ContentMine / norma

Convert XML/SVG/PDF into normalised, sectioned, scholarly HTML
Apache License 2.0
36 stars 21 forks source link

Repository is unexpectedly large #71

Open ghost opened 7 years ago

ghost commented 7 years ago

The GitHub API gives the size of the Norma repository as 362425 KB and the AMI repository as 301415 KB.

The recent experience of two new developers, both of whom needed to buy additional hardware in order to be able to clone and work with these repositories, suggests that new users or developers are unlikely to expect these repositories to be so large.

Ways of reducing the size of the repositories should be investigated. For instance, could the repositories' test corpora be factored out into a different module that can be shared, as a dependency, between Norma, AMI, and perhaps other modules in the AMI stack?

(Corresponding AMI issue: https://github.com/ContentMine/ami/issues/70 .)

mdales commented 5 years ago

This is a problem when trying to create a docker image from these tools. As of today:

I can filter out test and git from going into the docker setup, but the build process for normami generates a debian file (that isn't used AFAICT in running the tools) which relies on some example files from test (locally I've just commented out making the deb file for now).
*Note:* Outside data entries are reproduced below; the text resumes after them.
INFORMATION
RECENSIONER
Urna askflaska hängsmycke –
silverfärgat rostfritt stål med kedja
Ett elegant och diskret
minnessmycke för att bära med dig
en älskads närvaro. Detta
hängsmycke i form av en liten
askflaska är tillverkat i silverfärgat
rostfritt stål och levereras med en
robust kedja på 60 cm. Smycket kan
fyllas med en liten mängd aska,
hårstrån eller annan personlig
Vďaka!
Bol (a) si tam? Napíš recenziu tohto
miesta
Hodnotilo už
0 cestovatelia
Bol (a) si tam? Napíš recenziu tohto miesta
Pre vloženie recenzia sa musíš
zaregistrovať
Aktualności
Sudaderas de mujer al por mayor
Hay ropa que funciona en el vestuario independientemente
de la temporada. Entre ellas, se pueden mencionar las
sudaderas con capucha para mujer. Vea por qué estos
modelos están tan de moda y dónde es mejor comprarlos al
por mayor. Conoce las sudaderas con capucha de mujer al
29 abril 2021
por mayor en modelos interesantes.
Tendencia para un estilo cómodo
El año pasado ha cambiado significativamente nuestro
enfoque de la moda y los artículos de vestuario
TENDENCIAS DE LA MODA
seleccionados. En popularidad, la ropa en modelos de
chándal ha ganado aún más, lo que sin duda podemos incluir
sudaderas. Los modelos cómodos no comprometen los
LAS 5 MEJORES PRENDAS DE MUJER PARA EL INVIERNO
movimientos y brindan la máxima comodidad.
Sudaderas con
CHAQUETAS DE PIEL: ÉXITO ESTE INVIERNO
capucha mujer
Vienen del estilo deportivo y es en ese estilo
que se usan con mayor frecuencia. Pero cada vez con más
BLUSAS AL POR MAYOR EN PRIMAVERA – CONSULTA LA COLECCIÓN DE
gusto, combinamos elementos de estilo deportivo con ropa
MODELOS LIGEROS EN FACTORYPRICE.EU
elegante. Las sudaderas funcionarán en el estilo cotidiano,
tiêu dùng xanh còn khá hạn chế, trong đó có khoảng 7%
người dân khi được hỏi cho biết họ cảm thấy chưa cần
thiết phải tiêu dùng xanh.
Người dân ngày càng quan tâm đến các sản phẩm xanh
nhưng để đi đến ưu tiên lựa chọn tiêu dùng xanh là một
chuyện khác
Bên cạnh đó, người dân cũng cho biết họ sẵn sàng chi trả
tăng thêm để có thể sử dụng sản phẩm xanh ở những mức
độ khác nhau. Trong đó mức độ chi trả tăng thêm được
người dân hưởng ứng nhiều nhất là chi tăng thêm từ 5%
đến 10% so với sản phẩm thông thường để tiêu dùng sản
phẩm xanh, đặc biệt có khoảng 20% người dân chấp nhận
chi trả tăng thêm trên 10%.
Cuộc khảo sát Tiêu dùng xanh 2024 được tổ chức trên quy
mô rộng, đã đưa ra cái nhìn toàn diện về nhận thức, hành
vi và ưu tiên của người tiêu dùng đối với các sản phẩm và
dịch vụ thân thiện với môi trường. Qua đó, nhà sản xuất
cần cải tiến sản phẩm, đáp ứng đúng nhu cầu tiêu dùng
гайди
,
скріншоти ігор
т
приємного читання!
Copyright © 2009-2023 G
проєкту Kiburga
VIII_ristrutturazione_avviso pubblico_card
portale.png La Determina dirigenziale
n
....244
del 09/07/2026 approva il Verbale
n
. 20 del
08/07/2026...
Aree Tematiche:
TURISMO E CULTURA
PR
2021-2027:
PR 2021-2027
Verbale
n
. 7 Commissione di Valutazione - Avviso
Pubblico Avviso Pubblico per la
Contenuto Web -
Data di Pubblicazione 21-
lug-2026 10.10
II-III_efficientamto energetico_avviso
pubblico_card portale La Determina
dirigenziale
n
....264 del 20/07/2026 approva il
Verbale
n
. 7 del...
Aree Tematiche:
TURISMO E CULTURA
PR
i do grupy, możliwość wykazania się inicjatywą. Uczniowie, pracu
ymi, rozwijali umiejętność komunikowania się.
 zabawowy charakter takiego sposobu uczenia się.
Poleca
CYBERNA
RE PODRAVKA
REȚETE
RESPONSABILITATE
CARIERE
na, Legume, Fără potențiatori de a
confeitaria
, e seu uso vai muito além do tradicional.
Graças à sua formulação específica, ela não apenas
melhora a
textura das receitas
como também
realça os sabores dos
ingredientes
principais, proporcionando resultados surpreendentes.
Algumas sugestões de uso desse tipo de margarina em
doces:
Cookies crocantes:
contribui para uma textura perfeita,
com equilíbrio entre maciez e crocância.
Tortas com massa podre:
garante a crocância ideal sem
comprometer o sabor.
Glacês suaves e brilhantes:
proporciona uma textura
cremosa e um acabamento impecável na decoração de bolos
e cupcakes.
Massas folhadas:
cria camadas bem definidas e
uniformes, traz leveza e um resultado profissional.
Once filtered, there's only 350MB left used to build the image (5% of the storage!). That could go down more I suspect, but it'd be a massive start to just move the test data and then purge the git history of this data.

Git really isn't the best place to store large test data, or if you are going to do this you at least want it in a submodule, so that the main repository can remain lean. Git LFS may also be a solution here.

petermr commented 5 years ago

Agreed. The *.deb is not critical. Some people used it in the past. The appassembler script included it from way back. Yes, the test and git can be dropped as well. The test stuff needs purging anyway but that's a month of my time I suspect. Happy to talk about the best strategy when we meet. Docker will be critical to our future plans. I hope to demo it at Oxford in Sept.